Traditionally, pulimunchi paste is the Bunt equivalent of Meet Mirsang with just a slight tweak in ratios. But in modern day lingo the word has come to denote a tamarind heavy, spicy, thick gravy which is the star of the show, whether it’s been cooked with chicken, fish or prawns. Pulimunchi powder is now available from a host of different brands. Some are better than others, so make sure you try a few before you make your choice.

Bafat Pito (Powder)

This was the first of the Mangalorean masalas to be available pre-packaged, and I personally know a number of staunchly anti-powder housewives who have become converts. Besides the famed pork bafat, the powder can be used in a number of dishes both vegetarian and non-vegetarian, and always imparts a wonderful colour and aroma, not to mention flavour.

Vegetable Powder

Unlike bafat pito, Mangalorean Vegetable Powder is a well kept secret that is often behind some of the most iconic recipes and dishes to grace a Mangalorean table. Prime examples are kombo mootlien and kubey mootlien, rice and coconut dumplings cooked with chicken and cockles respectively, served in a thick gravy made of fried coconut, Vegetable Powder and little else.  I’m sure you’ve figured out by now that Vegetable Powder can be used to cook a lot more than just vegetables!

Ghee Roast

Yes, believe it or not, even this most mind-boggling of Mangalorean specialities is now available in a powder form! While chicken is the preferred vehicle of choice, prawn and crab also make excellent ghee roasts. As with the pulimunchi, make sure you experiment with different brands before settling on one. And to get that truly authentic taste, add a good amount of cashew nut paste.

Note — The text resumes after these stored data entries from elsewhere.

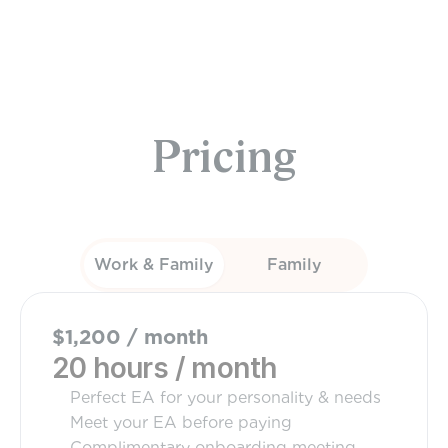
Sundays
Pricing
Work & Family
Family
$1,200 / month
20 hours / month
Perfect EA for your personality & needs
Meet your EA before paying
Complimentary onboarding meeting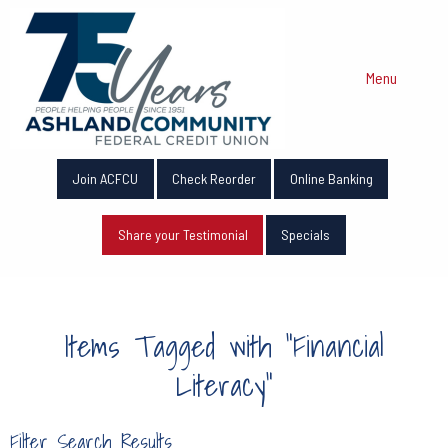
Menu
Join ACFCU
Check Reorder
Online Banking
Share your Testimonial
Specials
Items Tagged with "Financial
Literacy"
Filter Search Results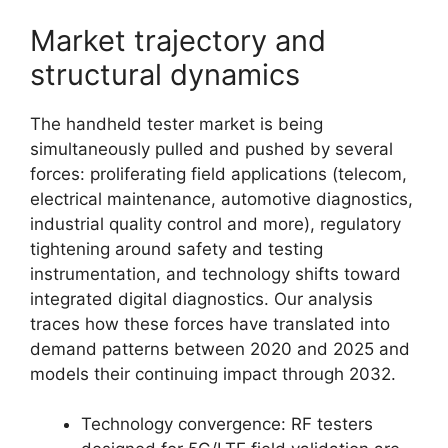
Market trajectory and
structural dynamics
The handheld tester market is being
simultaneously pulled and pushed by several
forces: proliferating field applications (telecom,
electrical maintenance, automotive diagnostics,
industrial quality control and more), regulatory
tightening around safety and testing
instrumentation, and technology shifts toward
integrated digital diagnostics. Our analysis
traces how these forces have translated into
demand patterns between 2020 and 2025 and
models their continuing impact through 2032.
Technology convergence: RF testers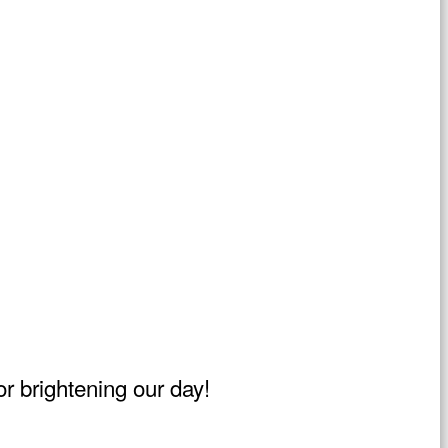
r brightening our day!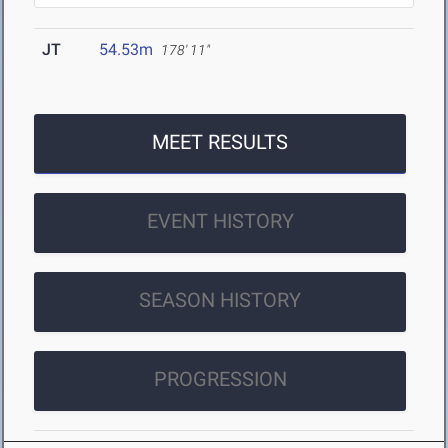
JT
54.53m
178' 11"
MEET RESULTS
EVENT HISTORY
SEASON HISTORY
PROGRESSION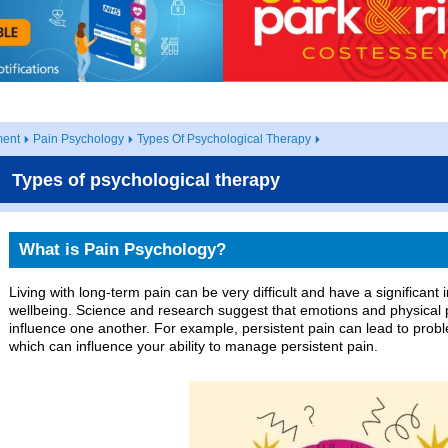
ent
Pain Psychology
Types Of Psychological Therapy
Types of psychological therapy
What is Pain Psychology?
Living with long-term pain can be very difficult and have a significan
wellbeing. Science and research suggest that emotions and physical p
influence one another. For example, persistent pain can lead to prob
which can influence your ability to manage persistent pain.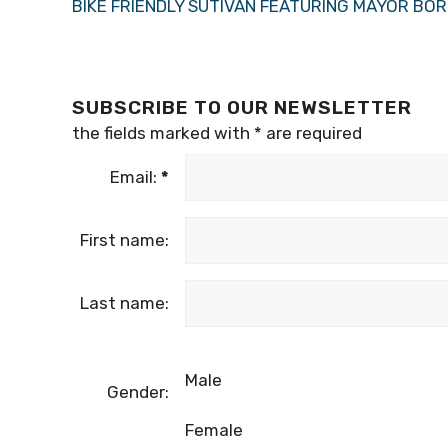
BIKE FRIENDLY SUTIVAN FEATURING MAYOR BO
SUBSCRIBE TO OUR NEWSLETTER
the fields marked with
*
are required
Email:
*
First name:
Last name:
Male
Gender:
Female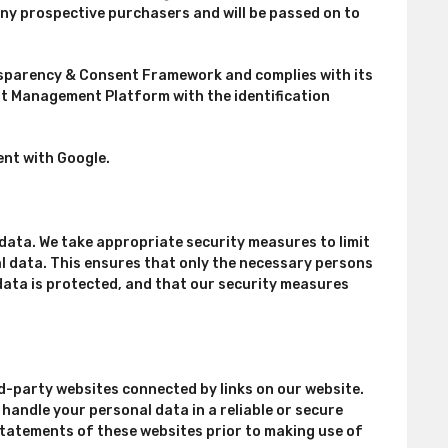
any prospective purchasers and will be passed on to
ansparency & Consent Framework and complies with its
ent Management Platform with the identification
nt with Google.
data. We take appropriate security measures to limit
 data. This ensures that only the necessary persons
data is protected, and that our security measures
d-party websites connected by links on our website.
handle your personal data in a reliable or secure
tatements of these websites prior to making use of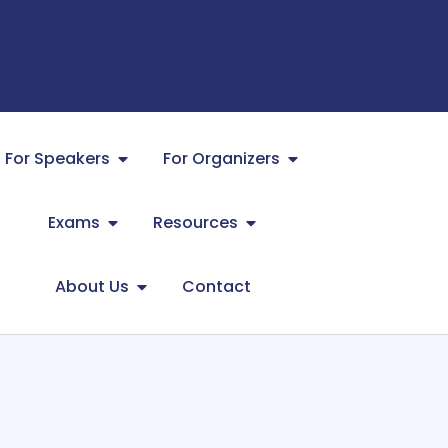
For Speakers
For Organizers
Exams
Resources
About Us
Contact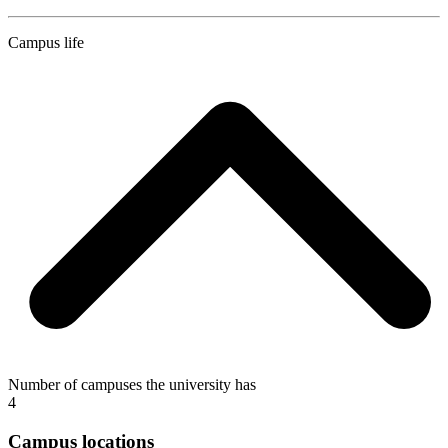
Campus life
Number of campuses the university has
4
Campus locations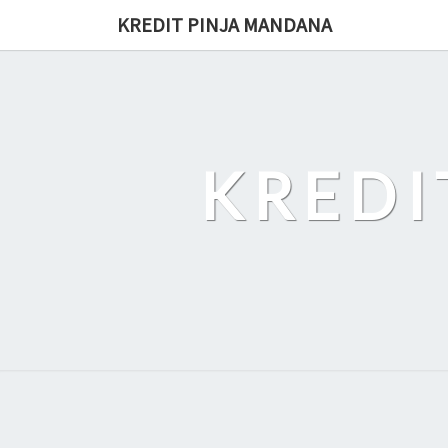
Skip
KREDIT PINJA MANDANA
to
content
KREDI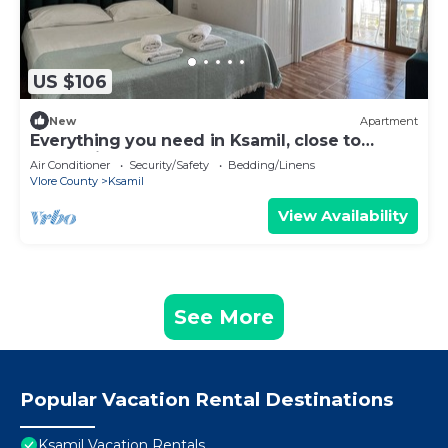
US $106
New
Apartment
Everything you need in Ksamil, close to
everything.
Air Conditioner
Security/Safety
Bedding/Linens
Vlore County
Ksamil
View Availability
See More
Popular Vacation Rental Destinations
Ksamil Vacation Rentals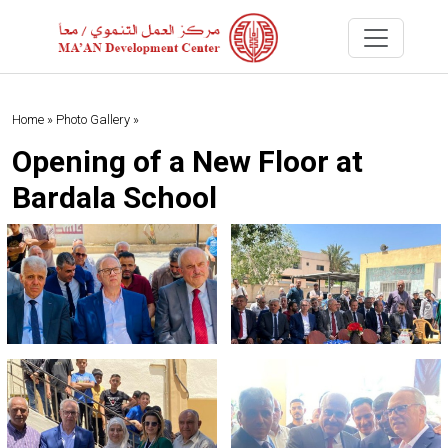
Home »
Photo Gallery »
Opening of a New Floor at
Bardala School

Caution: If you want a full range of choices when it comes to brands, you’re going to have to visit the coastal city yourself; having said that, Mangalorean stores in Bangalore do offer a fairly decent selection.

My favourite way to eat fish is if it is shallow fried with meet mirsang. Here’s a simple recipe.

Coastal delicacy

Ingredients: Whiting (kaane): 2, meet mirsang: 2 tablespoons, oil for frying.

Method: Clean the fish well. Dry with paper towels and make horizontal slits along the length of the fish. Marinate the cleaned fish in the meet mirsaang paste for a minimum of 10 minutes and a maximum of half an hour. Heat the oil in a cast-iron tawa until very hot. Place the fish carefully in the oil and reduce the heat slightly. Do not move the fish until it is done on that side. Then turn it over and cook the other side. Add more oil as necessary to keep the masala from burning.

Tip: This recipe can be used to cook any white fish. It’s excellent with pomfret, seer fish and shetkas.